Louisiana's shoreline has never been particularly interested in staying put. For about 20,000 years - roughly since the first humans wandered into what is now the United States - sea levels have been redrawing the Gulf Coast's boundaries. But now, human-caused warming has decided to put this ancient process on a fast track, creating a rather awkward conflict with all the cities, roads, ports, and levees we built under the assumption that nature would behave itself.
A new study in Nature Sustainability argues that this history is actually a pretty good hint about what comes next. Coastal Louisiana, the authors write, is ground zero for coastal climate adaptation: a place where rising seas and sinking land are already deciding where people live, and where planning for movement might offer more control than the chaos of crisis-driven displacement.
“We have got to remember that when people first came to North America 20,000 years ago, there had already been a lot of climate change,” said Jesse Keenan, a co-author of the paper and professor of sustainable real estate and urban planning at Tulane University. “There’s been a lot of sea level rise in the region, and Indigenous populations have always moved with that shoreline.” In geologic terms, he added, “New Orleans has been there for just a blip. We’ve got to get it out of our heads that this is terra firma.”
The physical stakes are, to put it mildly, not great. Southern Louisiana faces a perfect storm of rising seas, wetland erosion, stronger storms, and land subsidence - much of it worsened by decades of oil and gas canals that carved up the coast like a bad haircut. The state contains what the IPCC has identified as the world’s most exposed coastal zone, where the shoreline is projected to move more than 30 miles inland of New Orleans.
By comparing today’s warming trajectory with the last interglacial period roughly 125,000 years ago - when global temperatures were similar and seas were much higher - the new study estimates that the region could eventually face three to seven meters of sea-level rise and lose as much as three-quarters of its remaining coastal wetlands.
Keenan emphasizes that the point isn't to predict a sudden disappearance, but to widen the planning lens: if the coast is already moving, Louisiana has a chance to decide how people, infrastructure, and economies move with it. The danger, of course, is assuming everyone has the same ability to act on that choice. Social mobility, he said, depends on financial mobility - meaning adaptation can't just tell people to move to safer ground. It has to move opportunity, too: jobs, industries, schools, and affordable housing beyond voluntary buyouts, the common managed-retreat tool in which governments purchase flood-prone homes and return the land to open space.

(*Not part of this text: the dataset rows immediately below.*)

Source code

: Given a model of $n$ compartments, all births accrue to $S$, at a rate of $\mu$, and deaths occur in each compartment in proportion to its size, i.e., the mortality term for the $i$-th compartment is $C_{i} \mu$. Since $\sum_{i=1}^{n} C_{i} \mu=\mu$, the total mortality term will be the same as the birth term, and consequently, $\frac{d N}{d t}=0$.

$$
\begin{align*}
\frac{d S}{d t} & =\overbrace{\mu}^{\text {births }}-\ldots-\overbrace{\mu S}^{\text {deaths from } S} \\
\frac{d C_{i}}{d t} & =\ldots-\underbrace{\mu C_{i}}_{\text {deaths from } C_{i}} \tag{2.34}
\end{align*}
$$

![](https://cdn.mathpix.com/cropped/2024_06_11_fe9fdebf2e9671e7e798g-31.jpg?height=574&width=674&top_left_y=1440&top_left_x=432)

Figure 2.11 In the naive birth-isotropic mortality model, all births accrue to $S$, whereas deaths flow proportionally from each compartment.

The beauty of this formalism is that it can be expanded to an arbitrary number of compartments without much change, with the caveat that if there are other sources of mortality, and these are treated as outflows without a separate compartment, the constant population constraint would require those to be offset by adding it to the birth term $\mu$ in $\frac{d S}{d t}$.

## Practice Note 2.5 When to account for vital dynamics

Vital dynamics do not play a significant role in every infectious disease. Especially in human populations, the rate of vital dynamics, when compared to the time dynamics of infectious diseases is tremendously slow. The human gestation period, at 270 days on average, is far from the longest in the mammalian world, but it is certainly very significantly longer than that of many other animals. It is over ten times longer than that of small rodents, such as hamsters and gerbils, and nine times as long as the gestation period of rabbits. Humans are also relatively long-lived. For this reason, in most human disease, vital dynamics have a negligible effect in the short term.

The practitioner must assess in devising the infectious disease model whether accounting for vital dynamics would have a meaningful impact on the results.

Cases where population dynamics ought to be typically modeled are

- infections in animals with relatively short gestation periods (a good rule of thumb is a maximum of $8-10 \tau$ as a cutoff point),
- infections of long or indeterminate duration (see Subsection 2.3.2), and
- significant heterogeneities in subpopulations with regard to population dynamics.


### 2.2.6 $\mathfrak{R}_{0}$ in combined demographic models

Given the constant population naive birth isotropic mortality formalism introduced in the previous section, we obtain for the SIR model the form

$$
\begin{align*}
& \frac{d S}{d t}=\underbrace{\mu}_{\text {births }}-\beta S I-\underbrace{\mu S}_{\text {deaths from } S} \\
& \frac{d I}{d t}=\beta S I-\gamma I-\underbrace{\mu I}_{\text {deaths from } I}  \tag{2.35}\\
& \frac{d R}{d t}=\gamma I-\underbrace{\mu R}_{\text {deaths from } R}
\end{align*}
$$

“Outmigration is often framed as tragedy or failure, but in some cases it signals agency,” said Brianna Castro, a co-author of the paper, who highlights that this is a chance to plan around choices people are already making. Nearly all of Louisiana’s coastal zone has lost residents since 2000, and since Hurricane Katrina in 2005, about a quarter of Orleans Parish’s population has left the area, while more than half of rural Cameron Parish has relocated.
“If you build jobs and you build homes, specifically affordable homes, [on] safer ground, people will come,” said Castro, a professor of urban sustainability at Yale University’s School of the Environment. The opportunity, she argues, is to make those moves possible before crisis forces them on harsher terms - with schools, housing, and work in places where communities can carry culture forward rather than be scattered by disaster. New Orleans at its core, she said, is not confined to its current footprint: “We’re not going to ‘lose’ New Orleans. New Orleans has an incredibly rich local culture, and that will carry across the lake.”
The idea resonates beyond Louisiana. Vivek Shandas, a professor of earth, environment and society at Portland State University who was not involved in the study, said the paper widens the frame from emergency response to long-term adaptation: “We’ve been resettling for hundreds of thousands of years as a species. I think we’ve gotten really complacent with thinking that once we’ve set up a place and invested in it that it has to be like that forever. But the Earth is a very dynamic and incredibly fluid system.” He called Louisiana a “bellwether” for the rest of the country - a place where planners can study what adaptation strategies work before the same pressures intensify elsewhere.
The study points to immediate action projects, including reviving the canceled Mid-Barataria Sediment Diversion - a $3-billion coastal restoration project designed to reconnect the Mississippi River with the Barataria Basin, the rapidly disappearing wetland area on the west bank of the river south of New Orleans - and advancing the Breton diversion on the other side of the Mississippi River. Unlike dredging, which moves sediment once and deposits it in place, river diversions restore a more continuous flow of sediment into wetlands, mimicking the processes that built the delta over thousands of years.
“We’ve got a big challenge here, but this isn’t about the challenge. This is about the opportunity,” Keenan said. “You catch more flies with honey than vinegar. There is so much economic opportunity to engage with people and to build things. Data centers won’t give people more jobs, but adapting to climate change just might.”